34° 39'S 59°26'O 38 m 62.000 habitantes B6600 CP DDN 2324
Mercedes es una de las ciudades más bonitas de la provincia. Su ordenamiento urbano es muy bueno, por sus bellas calles numeradas y arboladas. Además de su hermosa Catedral y de su famosa pulpería, la ciudad tiene el espléndido Parque Independencia, de 54 ha a ambas orillas del río Luján, con frondosas arboledas y diversas instalaciones deportivas, además de fogones y servicios higiénicos. La comarca es renombrada también por sus embutidos y chacinados. Se puede comprar buen salame quintero en El Mercedino (16 y 19), en De Murtas (35 y 34) y en Don Quico (35 y 18). También en la vecina Tomás Jofré. Hay media docena de talabarterías, cuyas direcciones pueden obtenerse en la Dirección de Turismo. La ciudad nació a mediados del siglo XVIII en torno de un fortín fronterizo llamado Guardia de Luján. En 1805 fue bautizada como Villa de las Mercedes y en 1865 quedó unida a Buenos Aires por el ferrocarril. La ciudad cuenta con cinco estaciones de servicio YPF.
Datos útiles
  • Policia 911
  • Bomberos 100
  • Emergencias Médicas 107
  • Dirección de Turismo Avenida 29 esq. 26
  • Correo Calle 29 n° 645
  • Automóvil Club Argentino Calle 29 y 26
  • Estación de Trenes Calle 6 y 12
  • Terminal de Ómnibus Calle 34 y 55
  • Taxis y Remises Tel. 432222 y Tel. 421854

ACTIVIDADES

La ciudad de Mercedes es un lugar ideal para el miniturismo. Ofrece alternativas para realizar actividades deportivas, vuelos de bautismo, agroturismo o visitas a los distintos centros culturales. También es posible disfrutar de actividades campestres como cabalgatas, carreras de sortijas y espectáculos folclóricos. El Observatorio Astronómico Municipal, la Basílica Catedral Nuestra Señora de las Mercedes, los museos Ciencias Naturales y el Histórico Regional de la ciudad, son también puntos de encuentro de los visitantes. Un distinción aparte merece el santuario del Gauchito Gil, el santo popular que convoca a miles de seguidores de todo el país.

_ _ _ _

■ APLICA LO LEÍDO
a: Copia tal cual el pasaje del fragmento sobre Mercedes desde "La ciudad de" hasta "todo el país.".
b: Según el fragmento sobre Mercedes, ¿qué superficie tiene el Parque Independencia?
Las filas que vienen a continuación son material independiente del fragmento.

[Entradas del conjunto de datos]
_ _ _ _

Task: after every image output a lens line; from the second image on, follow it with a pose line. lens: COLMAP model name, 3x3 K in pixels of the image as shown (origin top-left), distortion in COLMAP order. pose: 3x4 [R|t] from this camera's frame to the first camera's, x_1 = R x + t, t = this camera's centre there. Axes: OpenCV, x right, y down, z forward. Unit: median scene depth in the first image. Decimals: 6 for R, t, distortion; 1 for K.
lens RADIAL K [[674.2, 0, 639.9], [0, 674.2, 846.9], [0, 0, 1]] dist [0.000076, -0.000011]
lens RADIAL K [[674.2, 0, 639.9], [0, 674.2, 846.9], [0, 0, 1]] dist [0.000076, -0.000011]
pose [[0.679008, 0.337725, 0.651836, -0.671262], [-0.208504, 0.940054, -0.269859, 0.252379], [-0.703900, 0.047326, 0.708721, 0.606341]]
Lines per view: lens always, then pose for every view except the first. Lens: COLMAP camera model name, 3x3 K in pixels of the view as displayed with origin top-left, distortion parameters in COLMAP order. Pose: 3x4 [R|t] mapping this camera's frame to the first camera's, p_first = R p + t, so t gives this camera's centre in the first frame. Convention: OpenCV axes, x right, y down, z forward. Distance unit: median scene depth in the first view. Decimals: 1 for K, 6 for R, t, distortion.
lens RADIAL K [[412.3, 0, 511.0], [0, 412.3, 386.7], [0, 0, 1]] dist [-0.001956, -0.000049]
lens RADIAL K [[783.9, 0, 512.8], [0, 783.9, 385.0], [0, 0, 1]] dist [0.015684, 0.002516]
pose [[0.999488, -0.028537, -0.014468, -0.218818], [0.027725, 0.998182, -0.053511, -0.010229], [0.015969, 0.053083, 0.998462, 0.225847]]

_ _ _ _

■ RESPUESTAS DEL EJERCICIO
a:
La ciudad de Mercedes es un lugar ideal para el miniturismo. Ofrece alternativas para realizar actividades deportivas, vuelos de bautismo, agroturismo o visitas a los distintos centros culturales. También es posible disfrutar de actividades campestres como cabalgatas, carreras de sortijas y espectáculos folclóricos. El Observatorio Astronómico Municipal, la Basílica Catedral Nuestra Señora de las Mercedes, los museos Ciencias Naturales y el Histórico Regional de la ciudad, son también puntos de encuentro de los visitantes. Un distinción aparte merece el santuario del Gauchito Gil, el santo popular que convoca a miles de seguidores de todo el país.

b: Tiene 54 ha, a ambas orillas del río Luján.